# New Sweater



## Lindor (Feb 3, 2014)

This is more like it! Back to my usual stylish self. Thank You Mommy.


----------



## Emilylorna (Aug 14, 2016)

Lindor said:


> This is more like it! Back to my usual stylish self. Thank You Mommy.




You will look lovely in anything but this does suit you a little better... x


Sent from my iPhone using Tapatalk


----------



## Gill57 (Mar 20, 2016)

I love Miss Maggie's expression. Such a gorgeous girl......


----------



## 2ndhandgal (Aug 29, 2011)

Perfect 

She looks much happier in this lovely sweater


----------



## fairlie (Sep 7, 2013)

Lovely, and warm too.


----------



## Marzi (Sep 17, 2012)

How big is Miss Maggie's wardrobe  ?
She looks beautiful, as always.


----------



## Cat 53 (Aug 26, 2012)

The cat walk model for Cockapoos......she looked like she felt a right muppet in the penguin one. Back to her gorgeous self here.


----------



## Lindor (Feb 3, 2014)

Marzi said:


> How big is Miss Maggie's wardrobe  ?
> She looks beautiful, as always.


3 rain coats
1 rain suit
11 sweaters
1 hoodie
3 coats 
3 snow suits
the penguin
1 pair boots
1 pair wool socks (grandma made them and I put neoprene on the bottom of them)

Everything is piled in a box. My husband is going to build a coat rack just for her things this summer.


----------



## LPC (Jan 22, 2017)

Looks like a queen with her long gown on. It suits her! A very attractive lady!


----------



## Marzi (Sep 17, 2012)

Lindor said:


> 3 rain coats
> 1 rain suit
> 11 sweaters
> 1 hoodie
> ...


I think you are missing some items - what about her dungarees/overalls?


----------



## Lindor (Feb 3, 2014)

Your right Marzi. My little person in a furry suit.

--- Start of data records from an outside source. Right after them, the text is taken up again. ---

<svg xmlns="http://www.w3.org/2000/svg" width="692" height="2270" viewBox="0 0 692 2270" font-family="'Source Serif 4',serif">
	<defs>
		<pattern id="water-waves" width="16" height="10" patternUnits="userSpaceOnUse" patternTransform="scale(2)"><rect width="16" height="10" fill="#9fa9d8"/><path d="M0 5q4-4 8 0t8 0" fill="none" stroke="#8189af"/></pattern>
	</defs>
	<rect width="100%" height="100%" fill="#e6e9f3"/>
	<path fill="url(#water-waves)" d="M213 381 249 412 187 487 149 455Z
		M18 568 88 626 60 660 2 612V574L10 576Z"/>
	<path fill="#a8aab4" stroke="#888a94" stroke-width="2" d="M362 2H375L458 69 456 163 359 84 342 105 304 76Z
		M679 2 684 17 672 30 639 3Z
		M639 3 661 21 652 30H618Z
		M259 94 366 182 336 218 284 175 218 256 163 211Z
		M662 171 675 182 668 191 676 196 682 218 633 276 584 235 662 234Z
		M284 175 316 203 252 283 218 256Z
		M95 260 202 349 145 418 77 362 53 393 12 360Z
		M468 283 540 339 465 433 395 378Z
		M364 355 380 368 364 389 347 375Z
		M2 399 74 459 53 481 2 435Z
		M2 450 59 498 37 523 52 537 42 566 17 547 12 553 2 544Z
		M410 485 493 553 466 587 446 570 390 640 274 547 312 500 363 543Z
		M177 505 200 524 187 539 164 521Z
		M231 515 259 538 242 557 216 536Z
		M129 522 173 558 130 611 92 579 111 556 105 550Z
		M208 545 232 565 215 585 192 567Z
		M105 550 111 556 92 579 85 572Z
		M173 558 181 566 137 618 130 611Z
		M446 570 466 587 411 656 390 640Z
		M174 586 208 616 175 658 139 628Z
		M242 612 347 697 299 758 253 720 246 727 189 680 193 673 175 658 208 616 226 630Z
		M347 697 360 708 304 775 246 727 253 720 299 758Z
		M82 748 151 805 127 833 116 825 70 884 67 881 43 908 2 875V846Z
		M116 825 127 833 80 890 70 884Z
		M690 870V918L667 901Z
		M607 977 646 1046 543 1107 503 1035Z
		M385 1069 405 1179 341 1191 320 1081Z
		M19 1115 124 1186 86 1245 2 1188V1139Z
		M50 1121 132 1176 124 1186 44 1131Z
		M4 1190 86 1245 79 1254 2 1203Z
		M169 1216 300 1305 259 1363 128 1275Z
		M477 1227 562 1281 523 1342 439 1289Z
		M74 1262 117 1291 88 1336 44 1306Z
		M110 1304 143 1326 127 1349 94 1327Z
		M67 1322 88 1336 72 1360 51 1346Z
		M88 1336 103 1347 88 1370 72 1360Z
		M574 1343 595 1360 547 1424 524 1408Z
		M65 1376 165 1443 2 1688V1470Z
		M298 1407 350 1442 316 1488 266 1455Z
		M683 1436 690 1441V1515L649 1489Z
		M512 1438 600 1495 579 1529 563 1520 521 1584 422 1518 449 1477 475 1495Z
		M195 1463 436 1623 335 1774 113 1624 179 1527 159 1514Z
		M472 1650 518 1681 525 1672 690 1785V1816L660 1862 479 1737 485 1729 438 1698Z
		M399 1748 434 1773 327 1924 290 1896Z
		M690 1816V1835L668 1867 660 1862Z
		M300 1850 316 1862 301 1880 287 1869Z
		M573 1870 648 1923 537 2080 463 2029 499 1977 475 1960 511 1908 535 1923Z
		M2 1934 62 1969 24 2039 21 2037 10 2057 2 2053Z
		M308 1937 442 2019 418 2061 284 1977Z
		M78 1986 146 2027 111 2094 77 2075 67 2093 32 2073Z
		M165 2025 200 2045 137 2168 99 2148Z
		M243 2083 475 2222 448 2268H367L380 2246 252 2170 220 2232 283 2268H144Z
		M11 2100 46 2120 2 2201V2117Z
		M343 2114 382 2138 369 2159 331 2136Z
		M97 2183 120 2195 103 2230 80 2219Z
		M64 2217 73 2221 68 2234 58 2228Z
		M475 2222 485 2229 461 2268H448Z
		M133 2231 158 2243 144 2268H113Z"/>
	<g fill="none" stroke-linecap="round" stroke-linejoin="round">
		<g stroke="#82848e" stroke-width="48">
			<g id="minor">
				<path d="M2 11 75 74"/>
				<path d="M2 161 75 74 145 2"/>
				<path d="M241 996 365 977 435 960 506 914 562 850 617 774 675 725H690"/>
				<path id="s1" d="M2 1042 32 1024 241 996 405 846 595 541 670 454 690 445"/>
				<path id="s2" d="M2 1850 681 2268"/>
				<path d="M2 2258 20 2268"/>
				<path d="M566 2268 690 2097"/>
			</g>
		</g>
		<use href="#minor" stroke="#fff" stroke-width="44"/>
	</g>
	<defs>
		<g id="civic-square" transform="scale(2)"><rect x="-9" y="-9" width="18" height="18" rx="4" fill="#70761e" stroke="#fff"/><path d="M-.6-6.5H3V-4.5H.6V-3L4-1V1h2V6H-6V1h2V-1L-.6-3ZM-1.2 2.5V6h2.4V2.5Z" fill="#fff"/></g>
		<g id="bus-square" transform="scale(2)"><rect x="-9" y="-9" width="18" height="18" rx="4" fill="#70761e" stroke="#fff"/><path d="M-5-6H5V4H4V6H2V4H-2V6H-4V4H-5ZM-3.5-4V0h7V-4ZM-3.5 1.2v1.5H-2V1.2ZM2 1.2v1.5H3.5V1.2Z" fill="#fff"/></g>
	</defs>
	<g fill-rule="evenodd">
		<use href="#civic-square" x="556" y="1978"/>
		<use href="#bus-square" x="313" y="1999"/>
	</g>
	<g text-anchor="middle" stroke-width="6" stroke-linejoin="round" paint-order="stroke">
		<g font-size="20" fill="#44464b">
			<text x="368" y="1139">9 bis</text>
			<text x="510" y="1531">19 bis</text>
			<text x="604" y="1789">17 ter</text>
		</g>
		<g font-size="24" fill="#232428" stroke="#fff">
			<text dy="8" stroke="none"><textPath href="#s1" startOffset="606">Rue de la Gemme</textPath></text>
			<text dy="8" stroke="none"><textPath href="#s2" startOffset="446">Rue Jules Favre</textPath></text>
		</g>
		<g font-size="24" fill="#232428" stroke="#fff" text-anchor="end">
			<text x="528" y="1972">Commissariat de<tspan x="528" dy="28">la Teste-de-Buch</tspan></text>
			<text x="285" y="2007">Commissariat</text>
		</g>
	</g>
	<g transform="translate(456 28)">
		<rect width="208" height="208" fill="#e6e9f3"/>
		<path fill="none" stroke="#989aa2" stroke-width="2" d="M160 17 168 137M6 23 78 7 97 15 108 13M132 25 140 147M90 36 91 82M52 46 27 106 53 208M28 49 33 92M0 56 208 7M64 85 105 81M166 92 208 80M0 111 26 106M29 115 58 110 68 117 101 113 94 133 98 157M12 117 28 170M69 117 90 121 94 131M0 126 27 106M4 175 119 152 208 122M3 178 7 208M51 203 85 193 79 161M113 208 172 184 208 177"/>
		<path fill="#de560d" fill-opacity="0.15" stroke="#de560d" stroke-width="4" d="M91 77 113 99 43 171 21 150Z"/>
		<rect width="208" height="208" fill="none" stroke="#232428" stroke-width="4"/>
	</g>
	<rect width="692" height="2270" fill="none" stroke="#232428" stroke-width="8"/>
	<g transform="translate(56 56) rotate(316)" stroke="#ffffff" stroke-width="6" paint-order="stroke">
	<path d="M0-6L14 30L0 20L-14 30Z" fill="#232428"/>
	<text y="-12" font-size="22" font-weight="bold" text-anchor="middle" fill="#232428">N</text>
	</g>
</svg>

I pair overalls, 2 shirts and 1 other top.


----------



## LPC (Jan 22, 2017)

My wife and I both loved the photo in the dungarees, looking out the window. You could almost think it is a "blond child"!


----------



## Lexi&Beemer (May 5, 2013)

I think Miss Maggie is more human than any other cockapoo. ❤


Sent from my iPhone using Tapatalk


----------